Ich dachte gar nicht daran. Ich machte die Tür zur Treppe auf und ging die ersten paar Stufen hinauf, wo ich feststellte, dass auf dem Absatz mehrere Leute saßen und meinen Weg blockierten. Sie bemerkten mich nicht – sie waren offenbar mit etwas Ernstem beschäftigt. Nicht direkt ein Streit, aber irgendetwas Dringendes.
Zwei dieser Leute waren Männer. Junge Männer in Luftwaffenuniformen. Einer saß auf einer Stufe, ein anderer auf der Stufe darunter, vorgebeugt und eine Hand aufs Knie gestützt. Ein Mädchen saß auf der Stufe über ihnen, und der Mann, der näher bei ihr saß, streichelte tröstend ihr Bein. Ich dachte, sie musste auf dieser schmalen Treppe gestürzt sein und sich weh getan haben, denn sie weinte.
Peggy. Sie hieß Peggy. »Peggy, Peggy«, sagten die jungen Männer in eindringlichem und sogar zärtlichem Tonfall.
Sie sagte etwas, das ich nicht verstehen konnte. Sie sprach mit kindlicher Stimme. Sie beklagte sich, wie man sich über etwas beklagt, das unfair ist.
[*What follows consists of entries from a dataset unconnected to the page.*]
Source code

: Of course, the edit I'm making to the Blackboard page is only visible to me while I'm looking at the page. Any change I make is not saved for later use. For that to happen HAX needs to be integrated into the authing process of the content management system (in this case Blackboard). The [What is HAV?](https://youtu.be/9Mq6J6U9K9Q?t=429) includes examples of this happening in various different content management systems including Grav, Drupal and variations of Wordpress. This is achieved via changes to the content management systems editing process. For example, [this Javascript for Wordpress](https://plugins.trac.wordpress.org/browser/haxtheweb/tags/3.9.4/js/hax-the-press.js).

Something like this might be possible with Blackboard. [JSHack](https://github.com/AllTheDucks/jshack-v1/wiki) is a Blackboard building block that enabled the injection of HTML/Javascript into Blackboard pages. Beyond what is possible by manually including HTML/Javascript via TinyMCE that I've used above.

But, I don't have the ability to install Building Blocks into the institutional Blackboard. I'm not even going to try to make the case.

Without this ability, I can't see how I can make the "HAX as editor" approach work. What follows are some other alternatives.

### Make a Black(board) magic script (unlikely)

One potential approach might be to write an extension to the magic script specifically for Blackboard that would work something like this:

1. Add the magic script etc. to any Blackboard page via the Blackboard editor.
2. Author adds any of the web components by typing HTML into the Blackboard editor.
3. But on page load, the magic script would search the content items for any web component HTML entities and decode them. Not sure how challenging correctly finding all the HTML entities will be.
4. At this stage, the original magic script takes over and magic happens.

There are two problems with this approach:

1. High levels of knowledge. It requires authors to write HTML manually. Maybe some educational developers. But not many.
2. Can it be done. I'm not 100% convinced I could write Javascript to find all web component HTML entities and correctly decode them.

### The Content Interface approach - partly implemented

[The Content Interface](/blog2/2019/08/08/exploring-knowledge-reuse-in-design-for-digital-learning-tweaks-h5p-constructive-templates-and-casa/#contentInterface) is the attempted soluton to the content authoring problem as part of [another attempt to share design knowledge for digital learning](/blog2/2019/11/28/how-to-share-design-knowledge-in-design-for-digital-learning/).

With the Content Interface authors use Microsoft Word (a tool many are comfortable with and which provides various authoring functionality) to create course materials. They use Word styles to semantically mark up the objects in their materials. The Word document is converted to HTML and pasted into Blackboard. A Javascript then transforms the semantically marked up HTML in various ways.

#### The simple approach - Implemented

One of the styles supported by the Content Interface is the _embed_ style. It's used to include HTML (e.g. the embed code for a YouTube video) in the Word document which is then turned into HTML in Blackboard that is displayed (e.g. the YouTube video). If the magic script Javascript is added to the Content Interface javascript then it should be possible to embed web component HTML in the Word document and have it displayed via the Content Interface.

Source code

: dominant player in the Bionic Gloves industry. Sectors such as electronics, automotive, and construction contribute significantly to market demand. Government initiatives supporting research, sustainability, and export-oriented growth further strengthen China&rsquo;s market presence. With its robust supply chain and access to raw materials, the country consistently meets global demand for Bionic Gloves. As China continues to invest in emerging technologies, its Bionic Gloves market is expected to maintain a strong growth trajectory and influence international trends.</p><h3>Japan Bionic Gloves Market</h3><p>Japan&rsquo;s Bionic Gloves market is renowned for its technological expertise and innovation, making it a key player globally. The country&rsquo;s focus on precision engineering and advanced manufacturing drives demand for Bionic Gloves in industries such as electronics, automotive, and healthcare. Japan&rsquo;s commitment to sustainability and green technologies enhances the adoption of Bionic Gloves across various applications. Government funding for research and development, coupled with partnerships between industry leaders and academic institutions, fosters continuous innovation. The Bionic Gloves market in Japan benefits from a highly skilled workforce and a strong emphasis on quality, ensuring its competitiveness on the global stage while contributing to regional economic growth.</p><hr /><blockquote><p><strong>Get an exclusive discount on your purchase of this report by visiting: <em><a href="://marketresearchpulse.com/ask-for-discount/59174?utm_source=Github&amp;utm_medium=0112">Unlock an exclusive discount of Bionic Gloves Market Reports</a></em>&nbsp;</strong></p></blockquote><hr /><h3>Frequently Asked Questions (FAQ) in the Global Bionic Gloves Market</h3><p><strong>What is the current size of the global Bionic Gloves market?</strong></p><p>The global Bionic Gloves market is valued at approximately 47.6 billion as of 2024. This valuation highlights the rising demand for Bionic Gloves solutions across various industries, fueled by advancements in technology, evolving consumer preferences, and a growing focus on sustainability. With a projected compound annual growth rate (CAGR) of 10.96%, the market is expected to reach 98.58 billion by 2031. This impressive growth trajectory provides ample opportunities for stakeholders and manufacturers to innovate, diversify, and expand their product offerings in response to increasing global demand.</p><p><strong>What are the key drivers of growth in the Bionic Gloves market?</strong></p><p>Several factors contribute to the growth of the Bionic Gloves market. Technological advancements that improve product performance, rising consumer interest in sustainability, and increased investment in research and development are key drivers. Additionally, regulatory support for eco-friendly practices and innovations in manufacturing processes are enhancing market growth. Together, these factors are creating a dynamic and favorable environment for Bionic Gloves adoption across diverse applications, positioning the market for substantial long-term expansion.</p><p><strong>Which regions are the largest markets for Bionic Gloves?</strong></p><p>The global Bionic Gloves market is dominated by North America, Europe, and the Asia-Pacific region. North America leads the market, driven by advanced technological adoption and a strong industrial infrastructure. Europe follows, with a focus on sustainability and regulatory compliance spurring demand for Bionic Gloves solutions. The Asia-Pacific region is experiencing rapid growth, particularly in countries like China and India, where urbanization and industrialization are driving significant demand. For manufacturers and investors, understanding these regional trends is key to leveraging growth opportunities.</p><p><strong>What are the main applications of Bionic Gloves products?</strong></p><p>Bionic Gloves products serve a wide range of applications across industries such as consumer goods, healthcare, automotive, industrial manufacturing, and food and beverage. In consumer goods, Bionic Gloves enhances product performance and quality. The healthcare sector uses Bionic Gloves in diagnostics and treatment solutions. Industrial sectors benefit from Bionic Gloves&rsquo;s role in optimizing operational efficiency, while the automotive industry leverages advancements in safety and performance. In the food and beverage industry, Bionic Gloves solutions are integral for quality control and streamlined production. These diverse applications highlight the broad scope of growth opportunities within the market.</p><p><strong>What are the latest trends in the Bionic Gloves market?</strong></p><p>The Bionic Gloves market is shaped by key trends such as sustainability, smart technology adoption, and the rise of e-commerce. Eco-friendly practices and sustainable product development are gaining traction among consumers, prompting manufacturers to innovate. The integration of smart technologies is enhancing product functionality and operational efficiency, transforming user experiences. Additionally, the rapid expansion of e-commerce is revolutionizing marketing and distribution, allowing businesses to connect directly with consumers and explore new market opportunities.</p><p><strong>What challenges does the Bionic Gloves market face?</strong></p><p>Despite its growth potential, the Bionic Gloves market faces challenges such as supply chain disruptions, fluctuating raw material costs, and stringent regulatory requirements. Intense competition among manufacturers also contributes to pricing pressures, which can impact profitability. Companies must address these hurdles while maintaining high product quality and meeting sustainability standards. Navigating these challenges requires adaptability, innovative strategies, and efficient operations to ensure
Man sagt ein ums andere Mal, dass etwas unfair ist, aber in hoffnungslosem Tonfall, als erwartete man nicht, dass sich daran etwas ändern könnte. Gemein ist ein anderes Wort, das man unter solchen Umständen benutzt. Das ist so gemein. Jemand ist so gemein gewesen.
Beim Belauschen von dem, was meine Mutter meinem Vater erzählte, als wir nach Hause kamen, erfuhr ich einiges über das, was passiert war, aber ich konnte mir keinen Reim darauf machen. Mrs Hutchison war auf dem Tanzabend erschienen, weil der Billardkasino-Mann, von dem ich da noch nicht wusste, dass er der Billardkasino-Mann war, sie hingefahren hatte. Seinen Namen habe ich nicht behalten, aber meine Mutter war tief enttäuscht von seinem Verhalten. Der Tanzabend hatte sich herumgesprochen, und einige Jungs aus Port Albert – das heißt, aus dem Luftwaffenstützpunkt – hatten beschlossen, sich auch dort sehen zu lassen. Was natürlich völlig in Ordnung war. Die Luftwaffenjungs waren in Ordnung. Es war Mrs Hutchison, die eine Schande war. Und das Mädchen.
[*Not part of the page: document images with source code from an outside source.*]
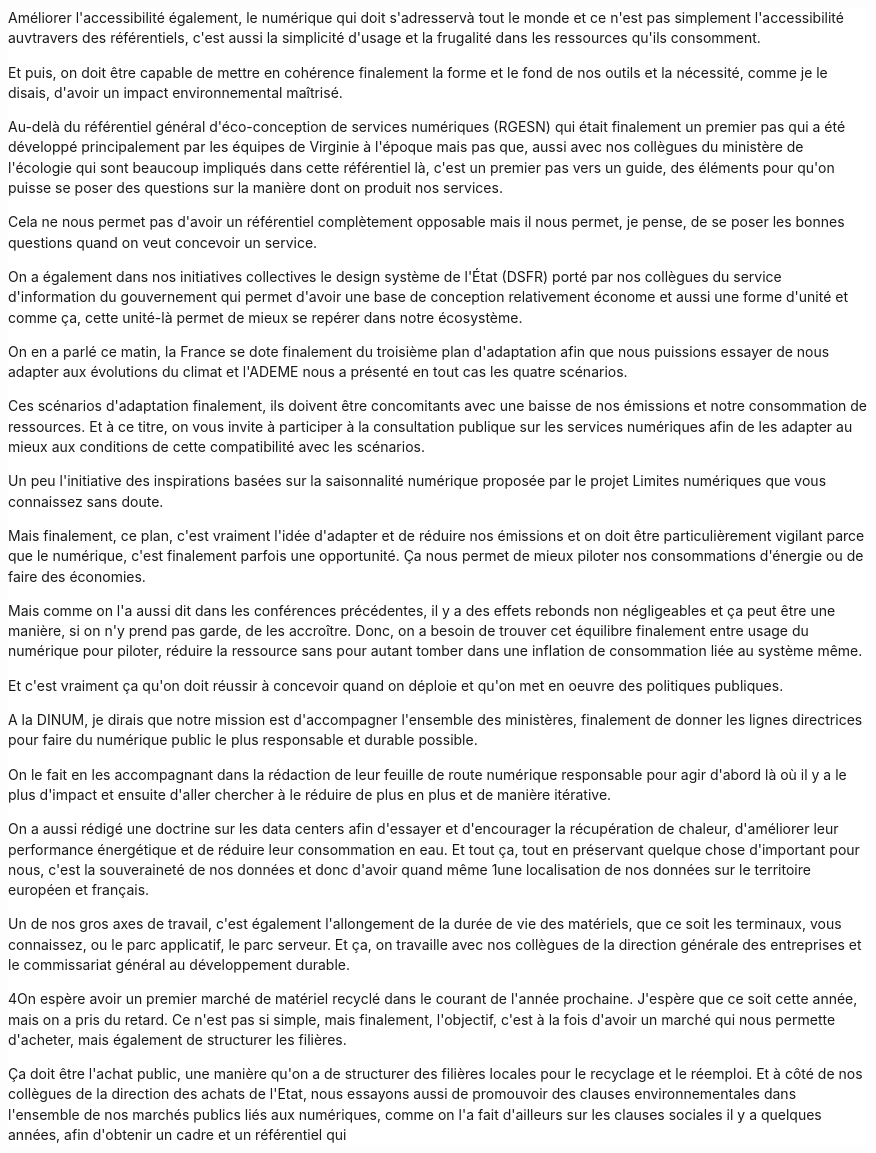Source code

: <p>Améliorer l'accessibilité également, le numérique qui doit s'adresservà tout le monde et ce n'est pas simplement l'accessibilité auvtravers des référentiels, c'est aussi la simplicité d'usage et la frugalité dans les ressources qu'ils consomment.</p> 
<p>Et puis, on doit être capable de mettre en cohérence finalement la forme et le fond de nos outils et la nécessité, comme je le disais, d'avoir un impact environnemental maîtrisé.</p> 
<p>Au-delà du référentiel général d'éco-conception de services numériques (RGESN) qui était finalement un premier pas qui a été développé principalement par les équipes de Virginie à l'époque mais pas que, aussi avec nos collègues du ministère de l'écologie qui sont beaucoup impliqués dans cette référentiel là, c'est un premier pas vers un guide, des éléments pour qu'on puisse se poser des questions sur la manière dont on produit nos services.</p> 
<p>Cela ne nous permet pas d'avoir un référentiel complètement opposable mais il nous permet, je pense, de se poser les bonnes questions quand on veut concevoir un service.</p> 
<p>On a également dans nos initiatives collectives le design système de l'État (DSFR) porté par nos collègues du service d'information du gouvernement qui permet d'avoir une base de conception relativement économe et aussi une forme d'unité et comme ça, cette unité-là permet de mieux se repérer dans notre écosystème.</p> 
<p>On en a parlé ce matin, la France se dote finalement du troisième plan d'adaptation afin que nous puissions essayer de nous adapter aux évolutions du climat et l'ADEME nous a présenté en tout cas les quatre scénarios.</p> 
<p>Ces scénarios d'adaptation finalement, ils doivent être concomitants avec une baisse de nos émissions et notre consommation de ressources. Et à ce titre, on vous invite à participer à la consultation publique sur les services numériques afin de les adapter au mieux aux conditions de cette compatibilité avec les scénarios.</p> 
<p>Un peu l'initiative des inspirations basées sur la saisonnalité numérique proposée par le projet Limites numériques que vous connaissez sans doute.</p>
<p>Mais finalement, ce plan, c'est vraiment l'idée d'adapter et de réduire nos émissions et on doit être particulièrement vigilant parce que le numérique, c'est finalement parfois une opportunité. Ça nous permet de mieux piloter nos consommations d'énergie ou de faire des économies.</p> 
<p>Mais comme on l'a aussi dit dans les conférences précédentes, il y a des effets rebonds non négligeables et ça peut être une manière, si on n'y prend pas garde, de les accroître. Donc, on a besoin de trouver cet équilibre finalement entre usage du numérique pour piloter, réduire la ressource sans pour autant tomber dans une inflation de consommation liée au système même.</p> 
<p>Et c'est vraiment ça qu'on doit réussir à concevoir quand on déploie et qu'on met en oeuvre des politiques publiques.</p> 
<p>A la DINUM, je dirais que notre mission est d'accompagner l'ensemble des ministères, finalement de donner les lignes directrices pour faire du numérique public le plus responsable et durable possible.</p> 
<p>On le fait en les accompagnant dans la rédaction de leur feuille de route numérique responsable pour agir d'abord là où il y a le plus d'impact et ensuite d'aller chercher à le réduire de plus en plus et de manière itérative.</p> 
<p>On a aussi rédigé une doctrine sur les data centers afin d'essayer
et d'encourager la récupération de chaleur, d'améliorer leur
performance énergétique et de réduire leur consommation en eau.
Et tout ça, tout en préservant quelque chose d'important pour nous,
c'est la souveraineté de nos données et donc d'avoir quand même
1une localisation de nos données sur le territoire européen et français.</p> 
<p>Un de nos gros axes de travail, c'est également l'allongement
de la durée de vie des matériels, que ce soit les terminaux,
vous connaissez, ou le parc applicatif, le parc serveur.
Et ça, on travaille avec nos collègues de la direction générale
des entreprises et le commissariat général au développement durable.</p> 
<p>4On espère avoir un premier marché de matériel recyclé dans le courant
de l'année prochaine.
J'espère que ce soit cette année, mais on a pris du retard.
Ce n'est pas si simple, mais finalement, l'objectif,
c'est à la fois d'avoir un marché qui nous permette d'acheter,
mais également de structurer les filières.</p> 
<p>Ça doit être l'achat public, une manière qu'on a de structurer
des filières locales pour le recyclage et le réemploi.
Et à côté de nos collègues de la direction des achats de l'Etat,
nous essayons aussi de promouvoir des clauses environnementales
dans l'ensemble de nos marchés publics liés aux numériques,
comme on l'a fait d'ailleurs sur les clauses sociales il y a
quelques années, afin d'obtenir un cadre et un référentiel qui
Sie hatte eines ihrer Mädchen mitgebracht.
»Wollte vielleicht einfach mal ausgehen«, sagte mein Vater. »Tanzt vielleicht gerne.«
Meine Mutter schien das überhaupt nicht gehört zu haben. Sie sagte, es sei eine Schande. Man freute sich auf einen netten Abend, ein harmloses Tanzvergnügen in der Nachbarschaft, und dann das.
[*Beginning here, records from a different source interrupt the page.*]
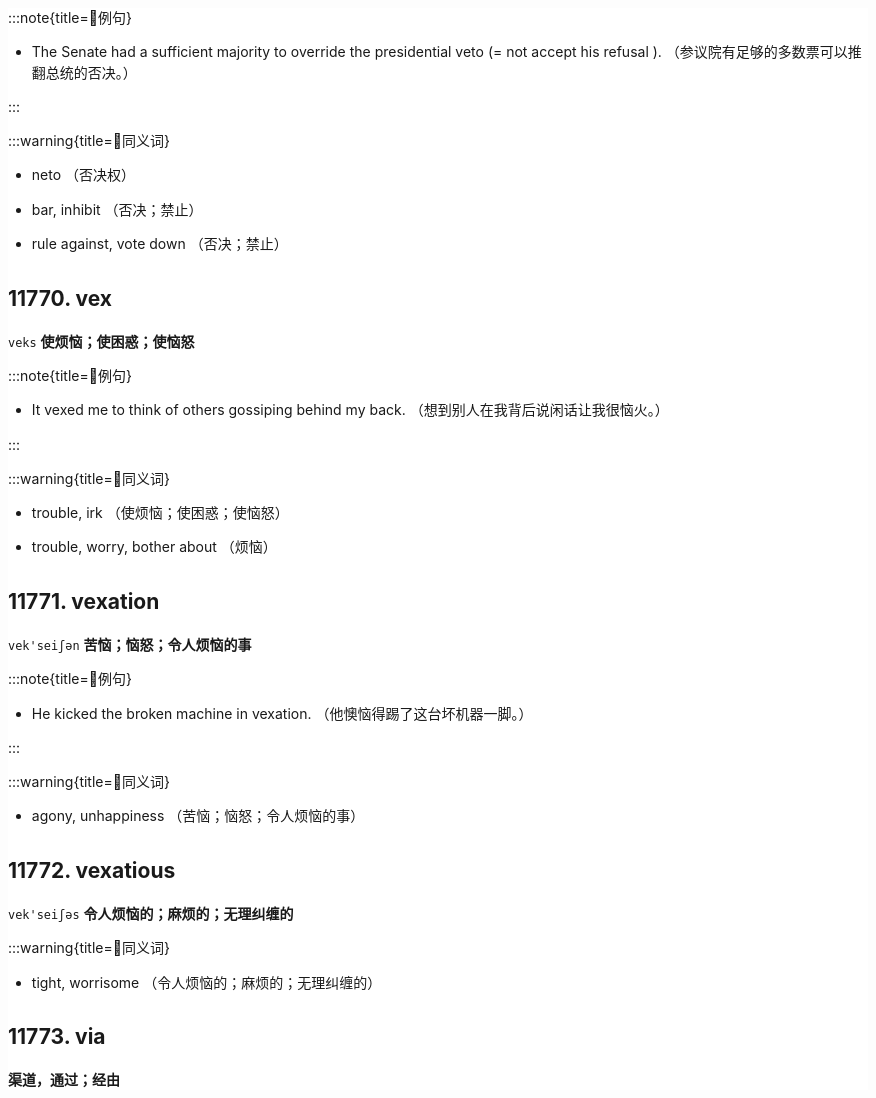 :::note{title=🎤例句}

- The Senate had a sufficient majority to override the presidential veto (= not accept his refusal ). （参议院有足够的多数票可以推翻总统的否决。）

:::

:::warning{title=🤔同义词}

- neto （否决权）

- bar, inhibit （否决；禁止）

- rule against, vote down （否决；禁止）


## 11770. vex

`veks`  **使烦恼；使困惑；使恼怒**

:::note{title=🎤例句}

- It vexed me to think of others gossiping behind my back. （想到别人在我背后说闲话让我很恼火。）

:::

:::warning{title=🤔同义词}

- trouble, irk （使烦恼；使困惑；使恼怒）

- trouble, worry, bother about （烦恼）


## 11771. vexation

`vek'seiʃən`  **苦恼；恼怒；令人烦恼的事**

:::note{title=🎤例句}

- He kicked the broken machine in vexation. （他懊恼得踢了这台坏机器一脚。）

:::

:::warning{title=🤔同义词}

- agony, unhappiness （苦恼；恼怒；令人烦恼的事）


## 11772. vexatious

`vek'seiʃəs`  **令人烦恼的；麻烦的；无理纠缠的**

:::warning{title=🤔同义词}

- tight, worrisome （令人烦恼的；麻烦的；无理纠缠的）


## 11773. via

**渠道，通过；经由**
Ich hatte die Angewohnheit, das Aussehen älterer Mädchen unter die Lupe zu nehmen. Peggy fand ich nicht besonders hübsch. Vielleicht hatten ihre Tränen ihr Make-up ruiniert. Außerdem hatten ihre aufgerollten mausfarbenen Haare sich aus einigen der Haarklammern gelöst. Ihre Fingernägel waren lackiert, sahen aber so aus, als ob sie daran kaute. Sie wirkte nicht viel erwachsener als eines dieser weinerlichen, hinterlistigen, ständig jammernden älteren Mädchen, die ich kannte. Trotzdem behandelten die jungen Männer sie, als sei sie eine Person, die es verdiente, keinen einzigen bitteren Moment erleben zu müssen, die mit Recht erwarten konnte, verhätschelt und verwöhnt zu werden und Ehrerbietung zu genießen.
Einer von ihnen bot ihr eine Zigarette aus einem Päckchen an.